Une alerte d’une gravité extrême vient d’être rendue publique sur le réseau Twitter/X : les autorités militaires iraniennes ont publiquement désigné les forces françaises déployées en Irak comme une cible potentielle à brève échéance si elles font montre de cobelligérance.

Stationnées dans la province de Diyala, précisément à Jalawla aux côtés de la 1re division de l’armée irakienne, nos troupes sont accusées par l’Iran d’opérer des systèmes TRC destinés à brouiller les drones iraniens.

Téhéran ne mâche pas ses mots : si ces forces ne se retirent pas immédiatement, des « opérations de terrain spéciales » seront lancées pour les « neutraliser ». Les Iraniens vont jusqu’à conseiller aux soldats irakiens de ne pas porter d’uniformes ressemblant à ceux des Français, afin d’éviter les dommages collatéraux lors d’éventuelles frappes.

Ce message, relayé massivement, n’est pas une simple rodomontade. Il révèle une escalade dangereuse. La France, sous couvert de coopération avec l’Irak, se retrouve en première ligne d’un conflit qui n’est pas le sien. Pourquoi nos soldats risquent-ils donc leur vie à des milliers de kilomètres, dans une zone où s’affrontent déjà Iran, milices pro-iraniennes et intérêts occidentaux ?

On assiste à un engrenage classique : une présence « technique » se transforme en cible légitime aux yeux de l’adversaire. L’Iran promet que l’élimination de ces troupes fera la une des journaux mondiaux. Imagine-t-on les images de soldats français abattus en Irak faire le tour du monde des rédactions ? Imagine-t-on les représailles, les otages, les frappes en retour ?

La France, déjà engagée au Sahel, en Ukraine par procuration, pourrait bientôt se retrouver aspirée dans une guerre ouverte au Moyen-Orient.

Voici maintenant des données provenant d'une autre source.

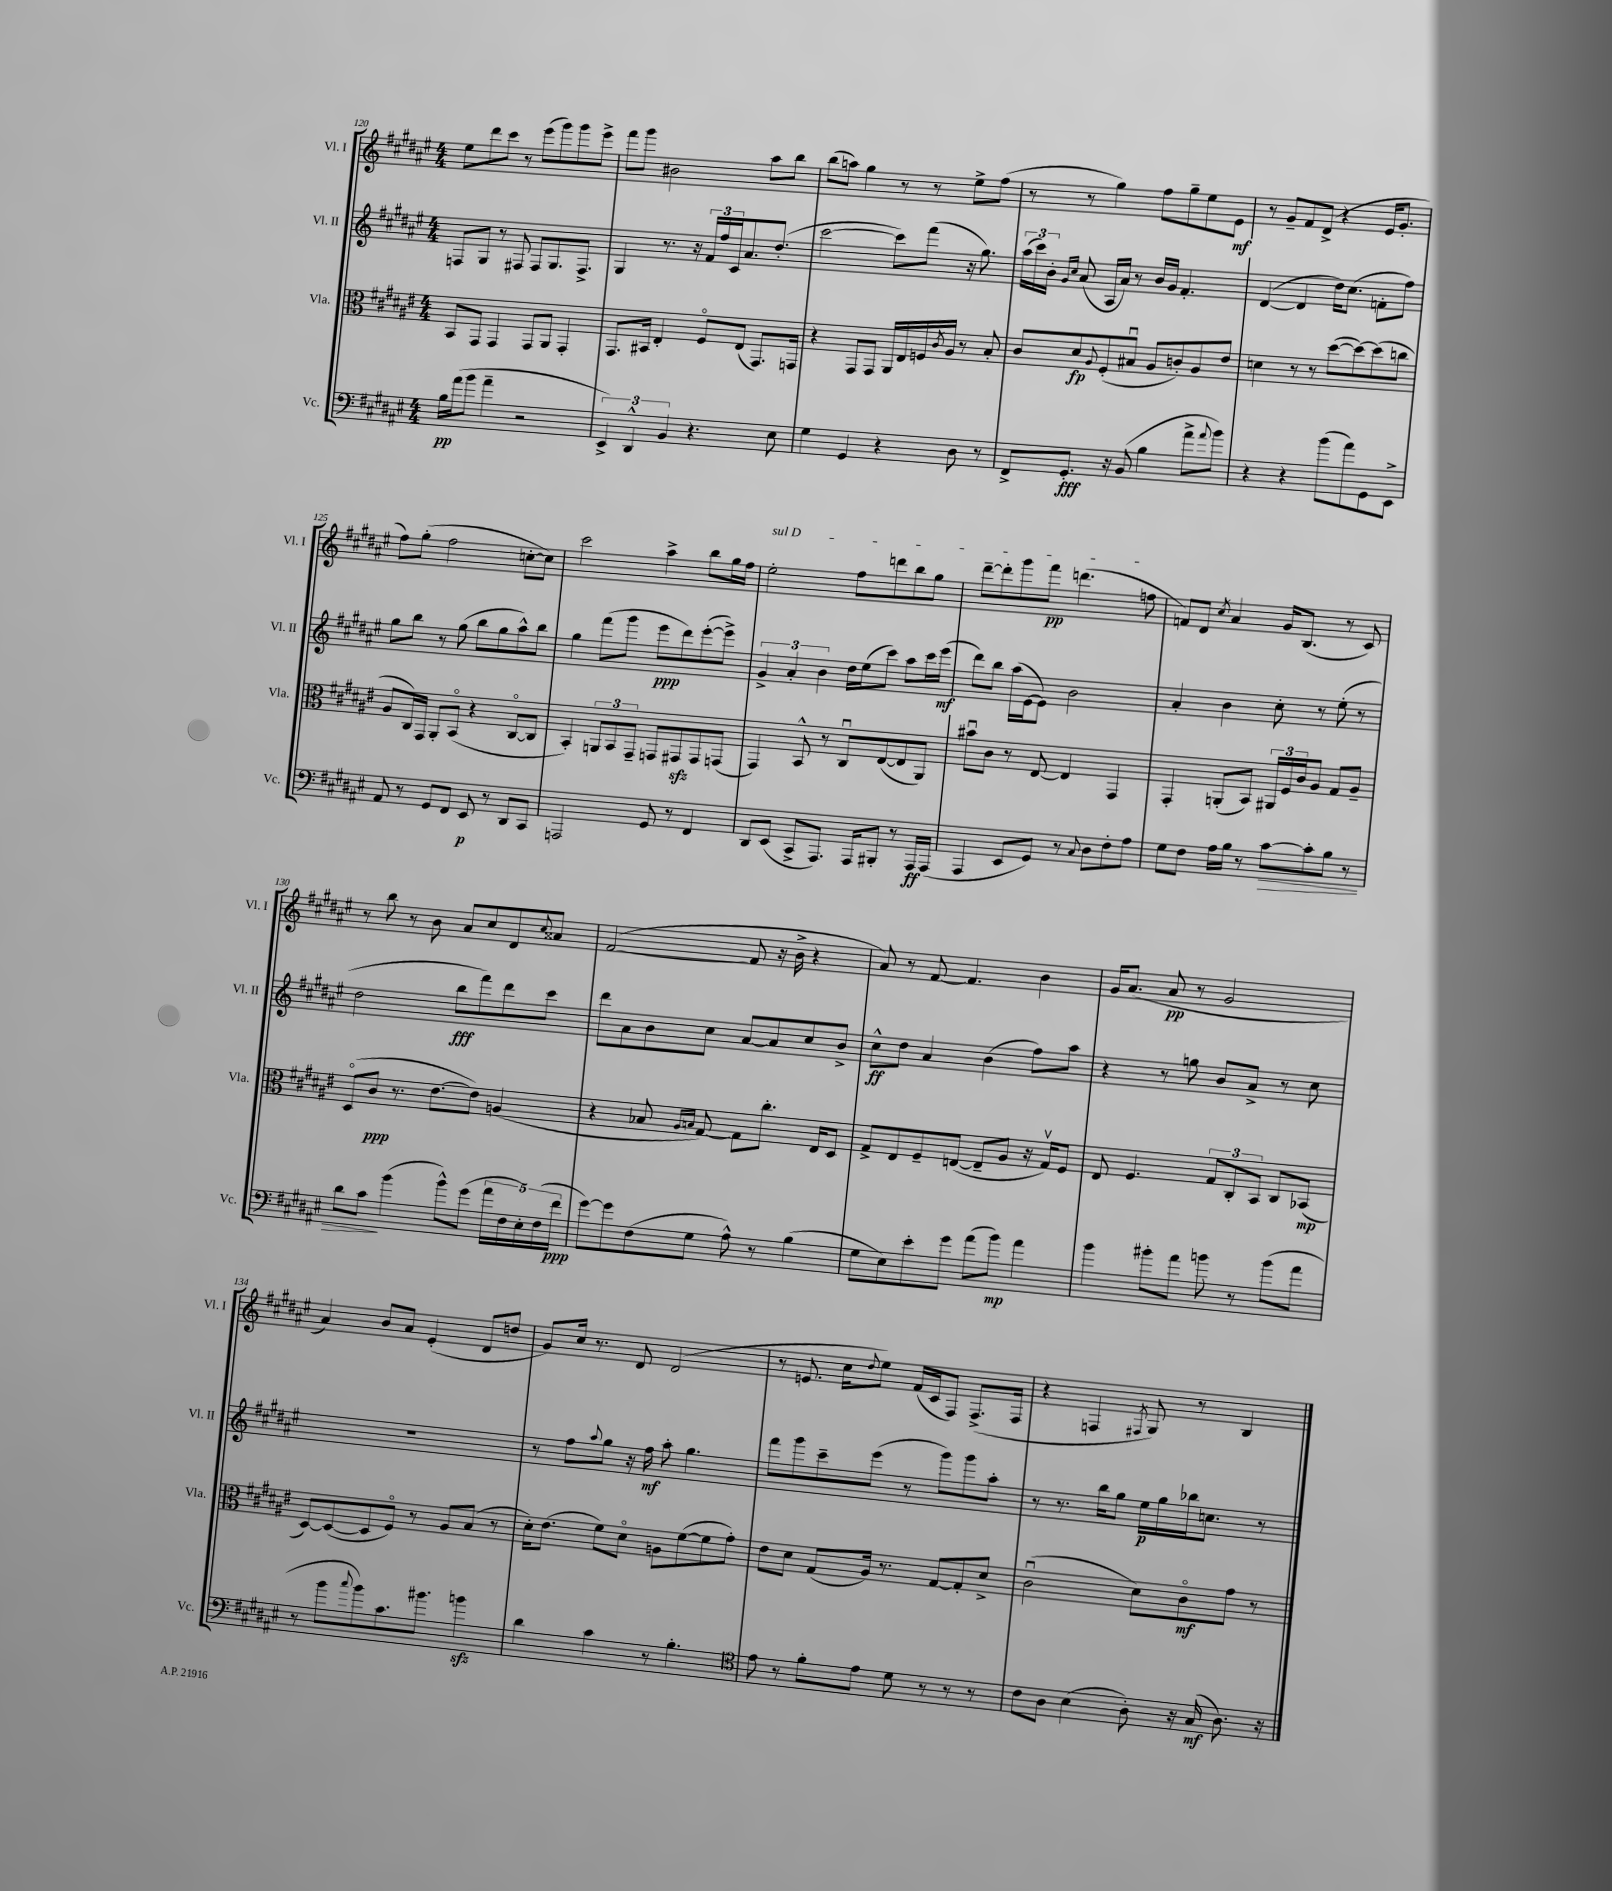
<<
\new StaffGroup <<
\new Staff = "s0" \with { instrumentName = "Vl. I" shortInstrumentName = "Vl. I" } {
    \clef treble \key fis \major \numericTimeSignature \time 4/4
    eis''8 dis'''8 cis'''8 r8 eis'''8( gis'''8) gis'''8 eis'''8-> |
    fis'''8 gis'''8 bis'2 ais''8 b''8 |
    b''8( a''8) gis''4 r8 r8 eis''8-> fis''8( |
    r8 r8 gis''4) fis''8 gis''8-- eis''8 eis'8\mf |
    r8 gis'8-- fis'8 dis'8->( r4 eis'16 gis'8.-. |
    fis''8) gis''8-.( fis''2 c''8~-. c''8) |
    cis'''2 ais''4-> b''8 gis''16 fis''16 |
    \once \override TextSpanner.bound-details.left.text = \markup { \italic "sul D" } eis''2-.\startTextSpan fis''8 d'''8 b''8 gis''8 |
    dis'''8~-- dis'''8-. gis'''8 fis'''8\pp d'''4.( f''8\stopTextSpan |
    f'8) dis'8 \acciaccatura { cis''8 } ais'4 gis'16 b8.( r8 cis'8) |
    r8 b''8 r8 b'8 ais'8 cis''8 dis'8 \appoggiatura { cis''8 } aisis'8 |
    fis'2~( fis'8 r16 b'16-> r4 |
    ais'8) r8 fis'8~ fis'4. b'4 |
    gis'16 ais'8.( ais'8\pp r8 gis'2 |
    ais'4) b'8 ais'8 eis'4-.( dis'8 d''8 |
    gis'8) cis''16 r8. dis'8 dis'2( |
    r8 e'8. cis''16 \appoggiatura { dis''8 } eis''8) fis'16( cis'16 fis8) fis8.->( fis16 |
    r4 f4 \acciaccatura { fis8 } gis8) r8 b4 \bar "|." |
}
\new Staff = "s1" \with { instrumentName = "Vl. II" shortInstrumentName = "Vl. II" } {
    \clef treble \key fis \major \numericTimeSignature \time 4/4
    f8 gis8 r8 fis8 fis8 gis8. fis8.-> |
    gis4 r8. r16 \tuplet 3/2 { fis'16 fis''16 cis'16 } ais'8. dis''8.-.( |
    cis'''2~ cis'''8) fis'''8( r16 gis''8.) |
    \tuplet 3/2 { ais''16( cis'''16) b'16-. } \grace { gis'16 cis''16 } ais'8( ais16 ais'16) r8 b'16 gis'16 fis'4.-. |
    dis'4~( dis'4 dis''16) cis''8.( f'8-. fis''8) |
    gis''8 b''8 r8 gis''8( b''8 gis''8 ais''8-^) b''8 |
    gis''4 fis'''8( gis'''8 eis'''8\ppp dis'''8) eis'''8~-.( eis'''8->) |
    \tuplet 3/2 { gis'4-> ais'4-. b'4 } dis''16 eis''16( cis'''8) ais''8 cis'''16 eis'''16\mf( |
    dis'''8) b''8 ais''16( eis'16~ eis'8) b'2 |
    ais'4-. b'4 cis''8-. r8 eis''8-.( r8 |
    dis''2 b''8\fff fis'''8) dis'''8 cis'''8 |
    dis'''8 ais'8 b'8 cis''8 ais'8~ ais'8 cis''8 b'8-> |
    cis''8-^\ff dis''8 ais'4 b'4( fis''8) ais''8 |
    r4 r8 g''8 b'8 ais'8-> r8 cis''8 |
    R1 |
    r8 fis''8 \appoggiatura { ais''8 } gis''8 r16 fis''16\mf ais''8-. gis''4. |
    fis'''8 gis'''8 cis'''8-- eis'''8( r8 gis'''8) gis'''8 ais''8-. |
    r8 r8. b''16 gis''8 eis''16\p gis''16 bes''16 c''8. r8 \bar "|." |
}
\new Staff = "s2" \with { instrumentName = "Vla." shortInstrumentName = "Vla." } {
    \clef alto \key fis \major \numericTimeSignature \time 4/4
    b,8 gis,8 gis,4 gis,8 ais,8 gis,4-. |
    gis,8. bis,16 eis4-. fis8\flageolet eis8( gis,8.) g,16 |
    r4 gis,8 gis,8 ais,16 eis16 f16 \acciaccatura { cis'8 } ais16 r8 b8-. |
    cis'8 dis'8\fp \appoggiatura { ais8 } fis8-.( bis8\downbow ais8 c'8-.) ais8 eis'8 |
    d'4 r8 r8 dis''8~( dis''8~) dis''8( c''8 |
    ais8 cis16) gis,16 ais,8-. b,8\flageolet( r4 cis8~\flageolet cis8 |
    b,4-.) \tuplet 3/2 { a,8 b,8 gis,8-- } g,8 gis,8\sfz gis,8 g,8( |
    gis,4) b,8-^ r8 cis8\downbow eis8~( eis8 ais,8) |
    bis'8\downbow cis'8 r8 eis8~ eis4 gis,4 |
    gis,4-. a,8-.( b,8) \tuplet 3/2 { ais,16 fis16 cis'16 } ais8 gis8 ais8-- |
    dis8\flageolet( cis'8\ppp r8. eis'8.~ eis'8) a4( |
    r4 bes8 \grace { ais16 b16 } gis8~) gis8 cis''8.-. eis16 dis8 |
    gis8-> eis8 fis8-- e8~( e8-- ais8 r16 gis16\upbow) fis8 |
    eis8 fis4. \tuplet 3/2 { gis8 cis8-. b,8 } cis8 bes,8\mp( |
    dis8~) dis8~( dis8 fis8\flageolet) r8 ais8 b8( r8 |
    dis'16-.) eis'8.( fis'8) dis'8\flageolet a8 fis'8~( fis'8 gis'8-.) |
    eis'8 dis'8 gis8( ais16) r8. gis8~ gis8-. dis'8-> |
    cis'2\downbow( dis'8) cis'8\flageolet\mf gis'8 r8 \bar "|." |
}
\new Staff = "s3" \with { instrumentName = "Vc." shortInstrumentName = "Vc." } {
    \clef bass \key fis \major \numericTimeSignature \time 4/4
    b16\pp ais'16( b'8 ais'4-- r2 |
    \tuplet 3/2 { eis,4->) dis,4-^ b,4 } r4. eis8 |
    gis4 gis,4 r4 dis8 r8 |
    fis,8-> gis,8.-.\fff r16 b,8( b4 ais'8-> \appoggiatura { ais'8 } b'8) |
    r4 r4 b'8( ais'8) gis,8 eis,8-> |
    ais,8 r8 gis,8 fis,8 eis,8\p r8 dis,8 cis,8 |
    a,,2 gis,8 r8 fis,4 |
    dis,8 eis,8( cis,8-> ais,,8.) ais,,16 bis,,8-. r8 ais,,16\ff ais,,16( |
    ais,,4 eis,8 gis,8) r8 \appoggiatura { cis8 } dis8 fis8-. ais8 |
    gis8 fis8 ais16 b16 r8 cis'8~\> cis'8-. b8 r8 |
    dis'8 cis'8\! b'4( b'8-^) gis'8( \tuplet 5/4 { ais'16 fis16 eis16-.) fis16( fis'16\ppp } |
    gis'8~) gis'8 fis8( gis8 ais8-^) r8 b4( |
    gis8 eis8) eis'8-. gis'8 ais'8( b'8\mp) ais'4 |
    b'4 bis'8-. ais'8 b'8 r8 b'8( ais'8 |
    r8 b'8 \appoggiatura { cis''8 } b'8) cis'8. bis'8. b'4\sfz |
    dis'4 cis'4 r8 b4.-. |
    \clef tenor eis'8 r8 fis'8-. eis'8 dis'8 r8 r8 r8 |
    cis'8 ais8 b4( ais8-.) r16 gis16\mf( ais8.) r16 \bar "|." |
}
>>
>>
\layout { \context { \Score currentBarNumber = #120 } }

Nos forces, sous-dimensionnées et épuisées par des années d’interventions, paieraient le prix fort pour des décisions prises à l’Élysée sans véritable débat parlementaire.

Ce n’est plus de la diplomatie, c’est de l’aventurisme. Emmanuel Macron, dans une posture grotesque de chef de guerre, entraîne la nation dans un piège dont elle ne veut pas. Les Français aspirent à la paix, pas à devenir chair à canon pour des alliances douteuses.

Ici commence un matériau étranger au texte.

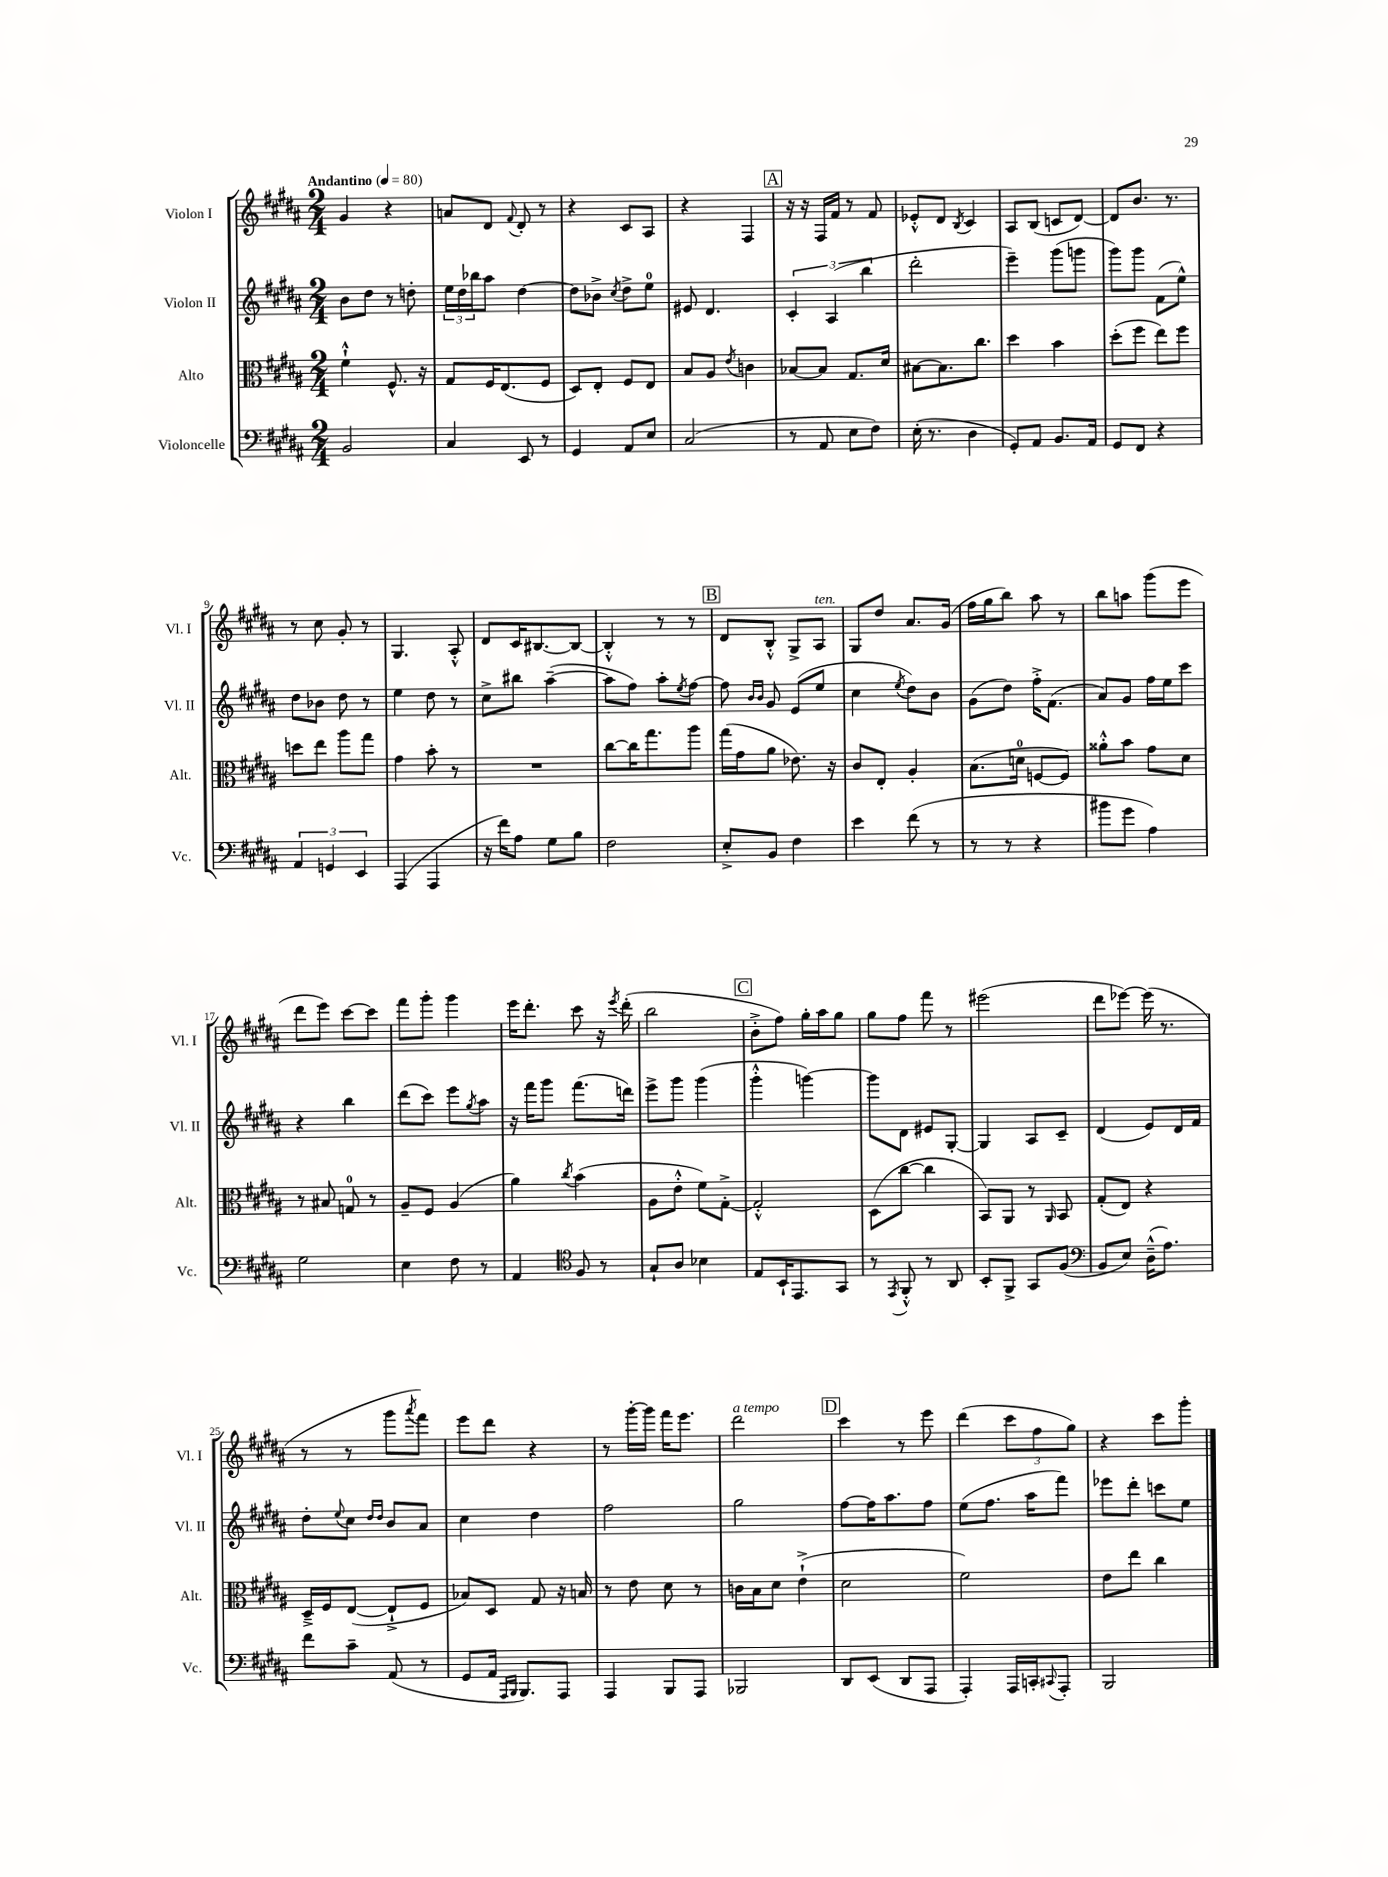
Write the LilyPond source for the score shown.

Chaque jour qui passe rapproche le scénario catastrophe : un soldat français tué, et c’est l’engrenage infernal – envoi de renforts, frappes puis représailles.

Il est temps d’exiger le retrait immédiat et une clarification publique de l’engagement de ces forces spéciales.

La France ne peut plus se permettre d’être le pion d’un conflit qui la dépasse.